- How to complete this task
Your task is to repeat the listing exactly.

- Task input
*****
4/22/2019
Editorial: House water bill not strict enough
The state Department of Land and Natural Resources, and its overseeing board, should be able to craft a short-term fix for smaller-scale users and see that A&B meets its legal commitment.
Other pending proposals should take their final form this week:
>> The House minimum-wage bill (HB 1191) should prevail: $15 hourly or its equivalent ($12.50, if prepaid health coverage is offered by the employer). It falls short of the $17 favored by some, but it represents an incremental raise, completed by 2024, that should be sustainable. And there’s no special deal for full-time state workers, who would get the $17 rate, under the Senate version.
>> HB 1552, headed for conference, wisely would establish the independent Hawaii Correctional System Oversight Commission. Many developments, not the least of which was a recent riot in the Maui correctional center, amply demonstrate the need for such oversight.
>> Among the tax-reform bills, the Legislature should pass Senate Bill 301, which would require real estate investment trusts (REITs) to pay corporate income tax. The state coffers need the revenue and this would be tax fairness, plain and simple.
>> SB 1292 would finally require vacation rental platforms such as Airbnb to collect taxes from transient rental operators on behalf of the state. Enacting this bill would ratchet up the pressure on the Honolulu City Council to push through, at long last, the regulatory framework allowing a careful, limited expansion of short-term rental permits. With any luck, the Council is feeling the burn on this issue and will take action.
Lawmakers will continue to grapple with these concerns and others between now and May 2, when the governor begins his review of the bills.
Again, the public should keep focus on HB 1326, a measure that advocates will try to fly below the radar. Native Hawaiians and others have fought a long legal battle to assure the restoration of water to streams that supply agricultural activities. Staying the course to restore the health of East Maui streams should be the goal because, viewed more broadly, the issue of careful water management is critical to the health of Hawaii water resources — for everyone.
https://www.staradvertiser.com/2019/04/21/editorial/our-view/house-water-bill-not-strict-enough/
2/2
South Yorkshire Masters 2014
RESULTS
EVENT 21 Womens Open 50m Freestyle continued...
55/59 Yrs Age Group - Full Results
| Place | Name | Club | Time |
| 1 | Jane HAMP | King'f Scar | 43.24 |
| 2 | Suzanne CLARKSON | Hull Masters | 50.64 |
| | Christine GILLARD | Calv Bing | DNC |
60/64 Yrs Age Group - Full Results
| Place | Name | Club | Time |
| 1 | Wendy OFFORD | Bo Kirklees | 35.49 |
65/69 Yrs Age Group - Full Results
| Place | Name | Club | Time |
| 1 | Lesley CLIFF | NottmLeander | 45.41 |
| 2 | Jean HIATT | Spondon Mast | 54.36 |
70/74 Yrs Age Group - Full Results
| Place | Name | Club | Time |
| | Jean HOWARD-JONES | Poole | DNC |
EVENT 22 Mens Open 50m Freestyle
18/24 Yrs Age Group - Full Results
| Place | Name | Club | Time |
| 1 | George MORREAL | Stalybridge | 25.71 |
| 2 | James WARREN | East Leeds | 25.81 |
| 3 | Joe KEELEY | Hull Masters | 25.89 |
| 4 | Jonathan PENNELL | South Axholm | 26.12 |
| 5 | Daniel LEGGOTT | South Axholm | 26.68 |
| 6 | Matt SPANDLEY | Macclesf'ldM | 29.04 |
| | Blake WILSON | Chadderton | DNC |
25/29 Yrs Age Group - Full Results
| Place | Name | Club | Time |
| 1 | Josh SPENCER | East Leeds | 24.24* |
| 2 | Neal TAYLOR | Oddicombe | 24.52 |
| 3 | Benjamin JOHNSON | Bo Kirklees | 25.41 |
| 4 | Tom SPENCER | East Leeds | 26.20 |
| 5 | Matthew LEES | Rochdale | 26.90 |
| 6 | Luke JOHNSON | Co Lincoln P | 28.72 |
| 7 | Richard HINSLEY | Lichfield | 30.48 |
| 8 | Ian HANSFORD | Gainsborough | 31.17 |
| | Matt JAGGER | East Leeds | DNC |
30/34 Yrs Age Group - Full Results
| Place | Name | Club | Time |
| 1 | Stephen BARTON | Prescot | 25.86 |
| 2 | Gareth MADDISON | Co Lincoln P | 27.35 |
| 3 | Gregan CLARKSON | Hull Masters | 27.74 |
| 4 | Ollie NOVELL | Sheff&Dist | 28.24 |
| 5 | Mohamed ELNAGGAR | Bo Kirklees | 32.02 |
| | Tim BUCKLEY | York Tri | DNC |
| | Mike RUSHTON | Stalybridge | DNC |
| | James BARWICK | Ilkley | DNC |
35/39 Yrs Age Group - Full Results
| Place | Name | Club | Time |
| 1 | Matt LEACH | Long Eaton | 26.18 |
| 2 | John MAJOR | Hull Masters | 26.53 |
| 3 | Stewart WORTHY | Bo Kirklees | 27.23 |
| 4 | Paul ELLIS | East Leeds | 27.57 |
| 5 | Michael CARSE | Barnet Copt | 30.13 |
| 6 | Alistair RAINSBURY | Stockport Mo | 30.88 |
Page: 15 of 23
*****
- Finished task
4/22/2019
Editorial: House water bill not strict enough
The state Department of Land and Natural Resources, and its overseeing board, should be able to craft a short-term fix for smaller-scale users and see that A&B meets its legal commitment.
Other pending proposals should take their final form this week:
>> The House minimum-wage bill (HB 1191) should prevail: $15 hourly or its equivalent ($12.50, if prepaid health coverage is offered by the employer). It falls short of the $17 favored by some, but it represents an incremental raise, completed by 2024, that should be sustainable. And there’s no special deal for full-time state workers, who would get the $17 rate, under the Senate version.
>> HB 1552, headed for conference, wisely would establish the independent Hawaii Correctional System Oversight Commission. Many developments, not the least of which was a recent riot in the Maui correctional center, amply demonstrate the need for such oversight.
>> Among the tax-reform bills, the Legislature should pass Senate Bill 301, which would require real estate investment trusts (REITs) to pay corporate income tax. The state coffers need the revenue and this would be tax fairness, plain and simple.
>> SB 1292 would finally require vacation rental platforms such as Airbnb to collect taxes from transient rental operators on behalf of the state. Enacting this bill would ratchet up the pressure on the Honolulu City Council to push through, at long last, the regulatory framework allowing a careful, limited expansion of short-term rental permits. With any luck, the Council is feeling the burn on this issue and will take action.
Lawmakers will continue to grapple with these concerns and others between now and May 2, when the governor begins his review of the bills.
Again, the public should keep focus on HB 1326, a measure that advocates will try to fly below the radar. Native Hawaiians and others have fought a long legal battle to assure the restoration of water to streams that supply agricultural activities. Staying the course to restore the health of East Maui streams should be the goal because, viewed more broadly, the issue of careful water management is critical to the health of Hawaii water resources — for everyone.
https://www.staradvertiser.com/2019/04/21/editorial/our-view/house-water-bill-not-strict-enough/
2/2
South Yorkshire Masters 2014
RESULTS
EVENT 21 Womens Open 50m Freestyle continued...
55/59 Yrs Age Group - Full Results
| Place | Name | Club | Time |
| 1 | Jane HAMP | King'f Scar | 43.24 |
| 2 | Suzanne CLARKSON | Hull Masters | 50.64 |
| | Christine GILLARD | Calv Bing | DNC |
60/64 Yrs Age Group - Full Results
| Place | Name | Club | Time |
| 1 | Wendy OFFORD | Bo Kirklees | 35.49 |
65/69 Yrs Age Group - Full Results
| Place | Name | Club | Time |
| 1 | Lesley CLIFF | NottmLeander | 45.41 |
| 2 | Jean HIATT | Spondon Mast | 54.36 |
70/74 Yrs Age Group - Full Results
| Place | Name | Club | Time |
| | Jean HOWARD-JONES | Poole | DNC |
EVENT 22 Mens Open 50m Freestyle
18/24 Yrs Age Group - Full Results
| Place | Name | Club | Time |
| 1 | George MORREAL | Stalybridge | 25.71 |
| 2 | James WARREN | East Leeds | 25.81 |
| 3 | Joe KEELEY | Hull Masters | 25.89 |
| 4 | Jonathan PENNELL | South Axholm | 26.12 |
| 5 | Daniel LEGGOTT | South Axholm | 26.68 |
| 6 | Matt SPANDLEY | Macclesf'ldM | 29.04 |
| | Blake WILSON | Chadderton | DNC |
25/29 Yrs Age Group - Full Results
| Place | Name | Club | Time |
| 1 | Josh SPENCER | East Leeds | 24.24* |
| 2 | Neal TAYLOR | Oddicombe | 24.52 |
| 3 | Benjamin JOHNSON | Bo Kirklees | 25.41 |
| 4 | Tom SPENCER | East Leeds | 26.20 |
| 5 | Matthew LEES | Rochdale | 26.90 |
| 6 | Luke JOHNSON | Co Lincoln P | 28.72 |
| 7 | Richard HINSLEY | Lichfield | 30.48 |
| 8 | Ian HANSFORD | Gainsborough | 31.17 |
| | Matt JAGGER | East Leeds | DNC |
30/34 Yrs Age Group - Full Results
| Place | Name | Club | Time |
| 1 | Stephen BARTON | Prescot | 25.86 |
| 2 | Gareth MADDISON | Co Lincoln P | 27.35 |
| 3 | Gregan CLARKSON | Hull Masters | 27.74 |
| 4 | Ollie NOVELL | Sheff&Dist | 28.24 |
| 5 | Mohamed ELNAGGAR | Bo Kirklees | 32.02 |
| | Tim BUCKLEY | York Tri | DNC |
| | Mike RUSHTON | Stalybridge | DNC |
| | James BARWICK | Ilkley | DNC |
35/39 Yrs Age Group - Full Results
| Place | Name | Club | Time |
| 1 | Matt LEACH | Long Eaton | 26.18 |
| 2 | John MAJOR | Hull Masters | 26.53 |
| 3 | Stewart WORTHY | Bo Kirklees | 27.23 |
| 4 | Paul ELLIS | East Leeds | 27.57 |
| 5 | Michael CARSE | Barnet Copt | 30.13 |
| 6 | Alistair RAINSBURY | Stockport Mo | 30.88 |
Page: 15 of 23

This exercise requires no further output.